Hartung Lassen Sie es mich salopp sagen: Wir nehmen, was kommt. Jedes Unternehmen hat andere Themen: Versorger fürchten zu viel Eifer beim Klimaschutz, personalintensive Unternehmen zum Beispiel teure Sozialreformen.

50 Unternehmen forderten jüngst den Kohleausstieg - auch Eon. Mussten Sie Ihre Tochter Innogy bremsen, den Appell nicht zu unterschreiben?

Hartung Nein, zwischen Innogy und RWE passt kein Blatt. Ich bin aber verwundert, wie Eon sich positioniert. Noch vor kurzem war Eon selbst Kohleverstromer, nun sind die Kohlekraftwerke bei der Tochter Uniper.

Eon verkauft Uniper aber gerade an den finnischen Versorger Fortum. Es gibt Spekulationen, Fortum wolle die deutschen Kraftwerke weiterverkaufen, etwa an RWE. Was ist dran?

Hartung Die Frage stellt sich gar nicht, denn Fortum hat sich klar geäußert.
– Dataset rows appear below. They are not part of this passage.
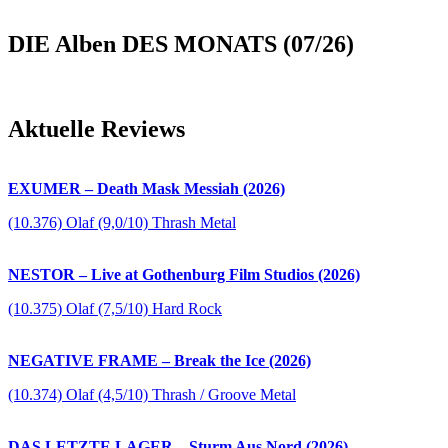
DIE Alben DES MONATS (07/26)
Aktuelle Reviews
EXUMER – Death Mask Messiah (2026)
(10.376) Olaf (9,0/10) Thrash Metal
NESTOR – Live at Gothenburg Film Studios (2026)
(10.375) Olaf (7,5/10) Hard Rock
NEGATIVE FRAME – Break the Ice (2026)
(10.374) Olaf (4,5/10) Thrash / Groove Metal
DAS LETZTE LAGER – Sturm Aus Nord (2026)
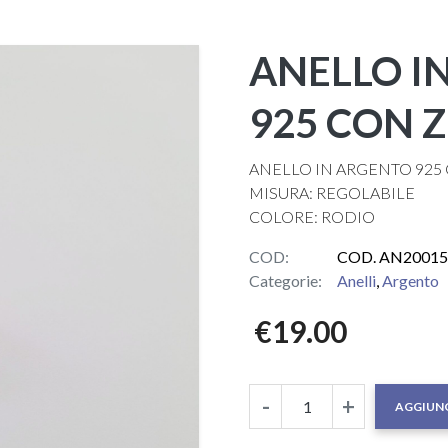
ANELLO I
925 CON 
ANELLO IN ARGENTO 925
MISURA: REGOLABILE
COLORE: RODIO
COD:
COD. AN20015
Categorie:
Anelli
,
Argento
€
19.00
-
+
AGGIUNG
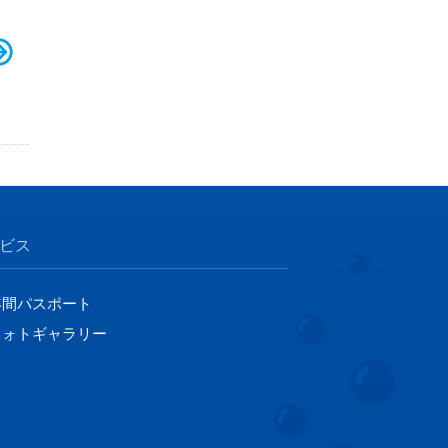
ビス
年間パスポート
フォトギャラリー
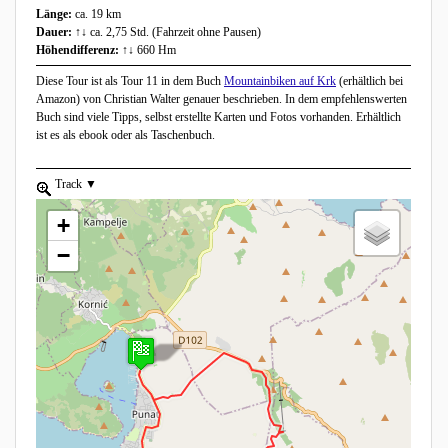
Länge:
ca. 19 km
Dauer:
↑↓ ca. 2,75 Std. (Fahrzeit ohne Pausen)
Höhendifferenz:
↑↓ 660 Hm
Diese Tour ist als Tour 11 in dem Buch
Mountainbiken auf Krk
(erhältlich bei
Amazon) von Christian Walter genauer beschrieben. In dem empfehlenswerten
Buch sind viele Tipps, selbst erstellte Karten und Fotos vorhanden. Erhältlich
ist es als ebook oder als Taschenbuch.
zoom to element.
Track
show list, use the arrow keys to navigate in the list
+
−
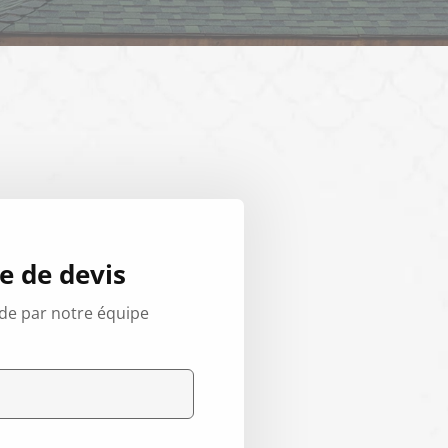
 de devis
de par notre équipe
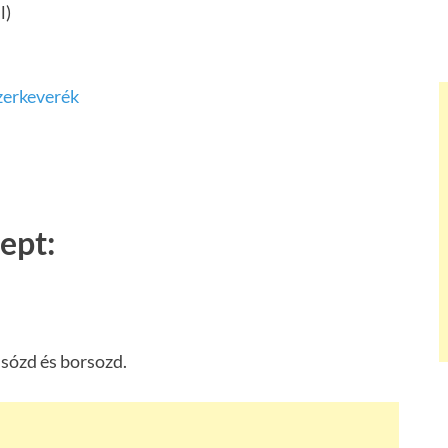
l)
zerkeverék
ept:
, sózd és borsozd.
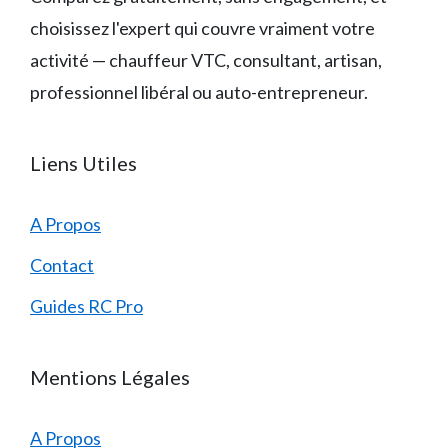
choisissez l'expert qui couvre vraiment votre
activité — chauffeur VTC, consultant, artisan,
professionnel libéral ou auto-entrepreneur.
Liens Utiles
A Propos
Contact
Guides RC Pro
Mentions Légales
A Propos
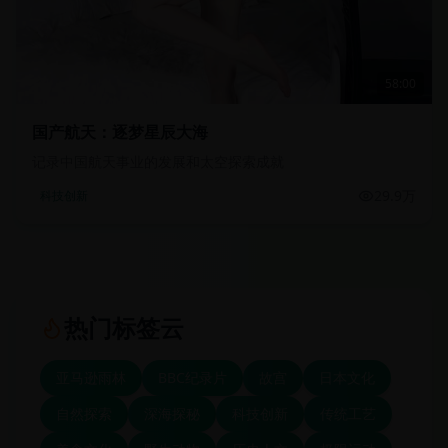
58:00
国产航天：逐梦星辰大海
记录中国航天事业的发展和太空探索成就
29.9万
科技创新
热门标签云
亚马逊雨林
BBC纪录片
故宫
日本文化
自然探索
深海探秘
科技创新
传统工艺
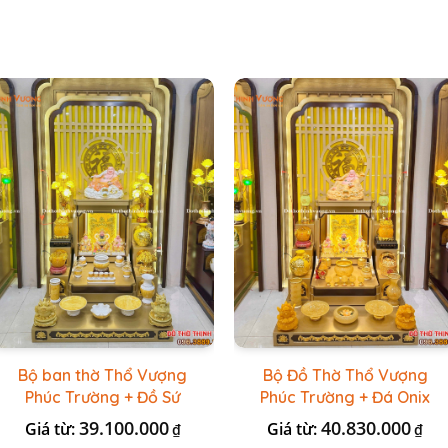
Bộ ban thờ Thổ Vượng
Bộ Đồ Thờ Thổ Vượng
Phúc Trường + Đồ Sứ
Phúc Trường + Đá Onix
Vàng Đá Cao Cấp
Vàng
39.100.000
40.830.000
Giá từ:
Giá từ:
₫
₫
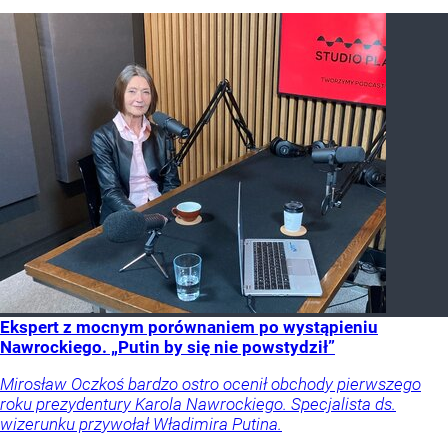
Ekspert z mocnym porównaniem po wystąpieniu
Nawrockiego. „Putin by się nie powstydził”
Mirosław Oczkoś bardzo ostro ocenił obchody pierwszego
roku prezydentury Karola Nawrockiego. Specjalista ds.
wizerunku przywołał Władimira Putina.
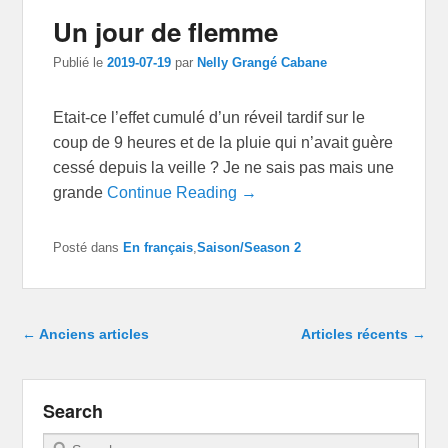
Un jour de flemme
Publié le
2019-07-19
par
Nelly Grangé Cabane
Etait-ce l’effet cumulé d’un réveil tardif sur le
coup de 9 heures et de la pluie qui n’avait guère
cessé depuis la veille ? Je ne sais pas mais une
grande
Continue Reading →
Posté dans
En français
,
Saison/Season 2
Navigation dans les articles
←
Anciens articles
Articles récents
→
Search
Recherche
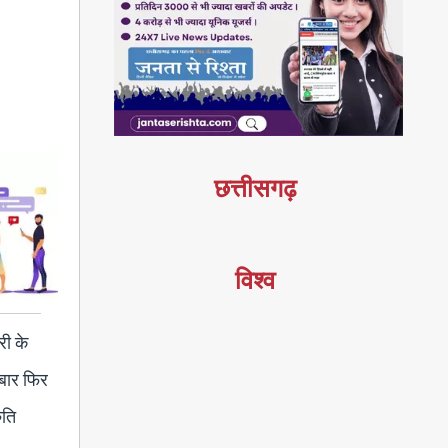
छत्तीसगढ़
विश्व
री के
 बार फिर
ुति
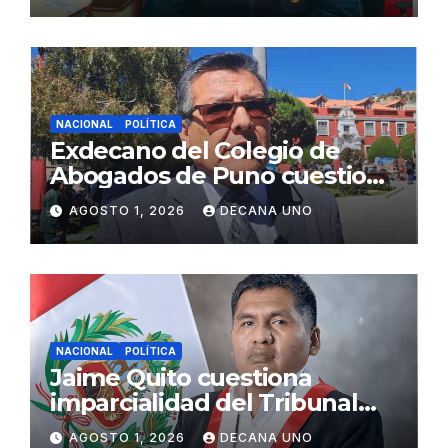
NACIONAL
POLÍTICA
Exdecano del Colegio de
Abogados de Puno cuestiona
propuestas sobre seguridad
AGOSTO 1, 2026
DECANA UNO
ciudadana
NACIONAL
POLÍTICA
Jaime Quito cuestiona
imparcialidad del Tribunal
Constitucional tras liberación
AGOSTO 1, 2026
DECANA UNO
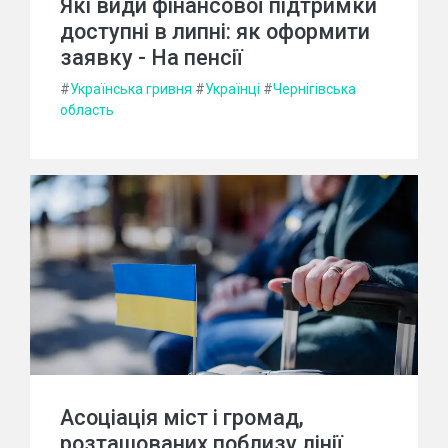
Які види фінансової підтримки
доступні в липні: як оформити
заявку - На пенсії
#
Українська гривня
#
Українці
#
Чернігівська
область
Асоціація міст і громад,
розташованих поблизу лінії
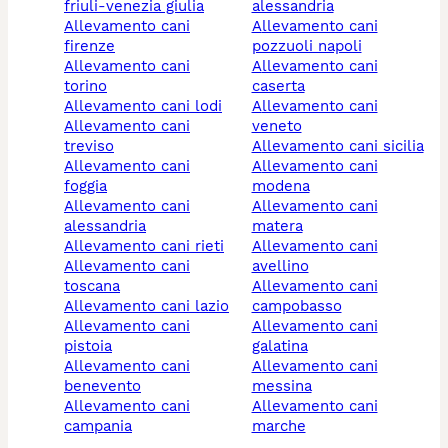
friuli-venezia giulia
alessandria
allevamento cani
allevamento cani
firenze
pozzuoli napoli
allevamento cani
allevamento cani
torino
caserta
allevamento cani lodi
allevamento cani
allevamento cani
veneto
treviso
allevamento cani sicilia
allevamento cani
allevamento cani
foggia
modena
allevamento cani
allevamento cani
alessandria
matera
allevamento cani rieti
allevamento cani
allevamento cani
avellino
toscana
allevamento cani
allevamento cani lazio
campobasso
allevamento cani
allevamento cani
pistoia
galatina
allevamento cani
allevamento cani
benevento
messina
allevamento cani
allevamento cani
campania
marche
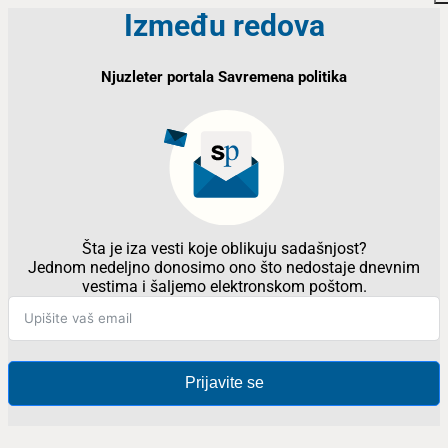
Između redova
Njuzleter portala Savremena politika
Šta je iza vesti koje oblikuju sadašnjost?
Jednom nedeljno donosimo ono što nedostaje dnevnim
vestima i šaljemo elektronskom poštom.
Prijavite se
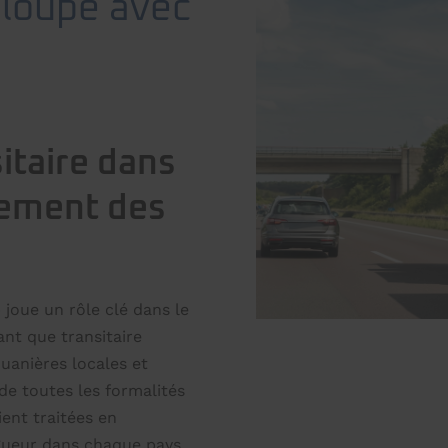
loupe avec
sitaire dans
nement des
joue un rôle clé dans le
ant que transitaire
uanières locales et
de toutes les formalités
ent traitées en
igueur dans chaque pays.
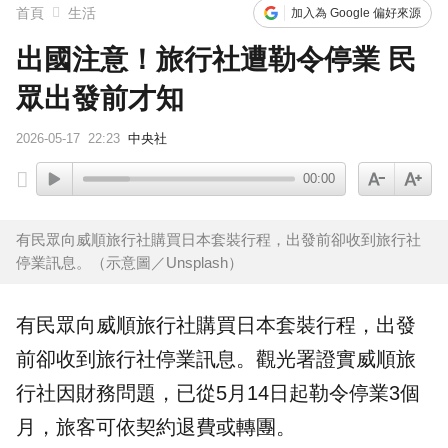
首頁
生活
加入為 Google 偏好來源
出國注意！旅行社遭勒令停業 民
眾出發前才知
2026-05-17
22:23
中央社
00:00
有民眾向威順旅行社購買日本套裝行程，出發前卻收到旅行社
停業訊息。（示意圖／Unsplash）
有民眾向威順
旅行社
購買
日本
套裝行程，出發
前卻收到旅行社停業訊息。
觀光署
證實威順旅
行社因財務問題，已從5月14日起
勒令停業
3個
月，
旅客
可依契約退費或轉團。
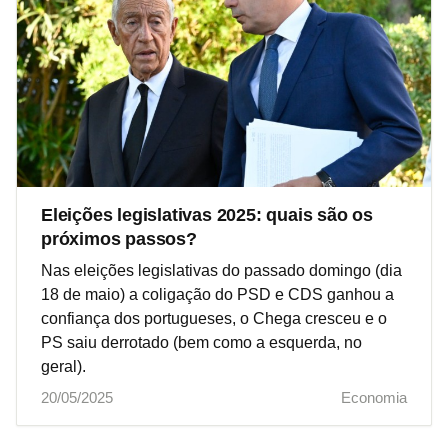
Eleições legislativas 2025: quais são os
próximos passos?
Nas eleições legislativas do passado domingo (dia
18 de maio) a coligação do PSD e CDS ganhou a
confiança dos portugueses, o Chega cresceu e o
PS saiu derrotado (bem como a esquerda, no
geral).
20/05/2025
Economia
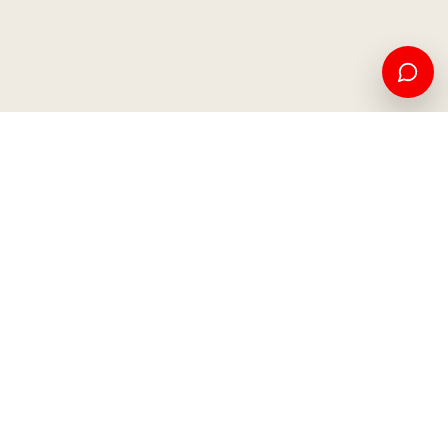
Edukim amerikan dhe mundësi ndërkombëtare, nga Kosova
për botën.
Apliko tani
Na kontaktoni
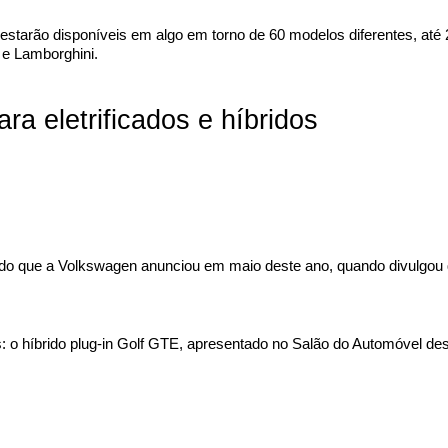
estarão disponíveis em algo em torno de 60 modelos diferentes, até
 e Lamborghini.
ra eletrificados e híbridos 
o do que a Volkswagen anunciou em maio deste ano, quando divulgou qu
es: o híbrido plug-in Golf GTE, apresentado no Salão do Automóvel de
Aber unsere Marschroute bleibt: Die Branche konsolidiert sich, und dabei will RWE als Kostenführer eine aktive Rolle spielen. Wir halten Ausschau nach attraktiven Kraftwerken, die zum Kauf stehen. Wir sehen uns alles an.

Auch die Kraftwerke von EnBW, die rasch aus der Kohle aussteigen will?

Hartung Ich werde mich nicht zu einzelnen Kraftwerken äußern. Aber gerade in Süddeutschland sind Kraftwerke interessant, weil dort der Wegfall des Atomstroms besonders spürbar wird. Deshalb planen wir dort eigene Kraftwerksprojekte.

Was will RWE denn mit immer mehr Kraftwerken? Viele steigen aus.

Hartung Und genau darin sehen wir für uns eine Chance. Mit erneuerbaren Energien allein gibt es keine sichere Stromversorgung. Die Gesellschaft dürfte daher bereit sein, einen Preis für die Versorgungssicherheit zu zahlen. Ob man dies über einen Kapazitätsmarkt organisiert oder auf andere Art, ist zweitrangig. Versorgungssicherheit wird gebraucht.

Der Strompreis stieg von einst 20 Euro auf 37 Euro je Megawattstunde. Schreiben die Kraftwerke im rheinischen Revier schwarze Zahlen?

Hartung 20 Euro waren für die Branche dramatisch. Jetzt sind unsere Kraftwerke im rheinischen Revier wieder cash-positiv, verdienen also Geld. Doch zur Deckung der Kapitalkosten reichen die aktuellen Preise noch nicht. Für 2019 liegen die Preise zur Zeit bei rund 35 Euro. Das bietet keinen Anreiz, in neue Kraftwerke zu investieren.

Zum Jahresende gehen Sie in den Ruhestand. Wollen Sie dann Innogy-Aufsichtsrat werden?

Hartung (lacht) Nein, danke. Ich freue mich darauf, mehr Zeit für die Familie, für Kultur, Musik und Museen, fürs Wandern und Skifahren zu haben.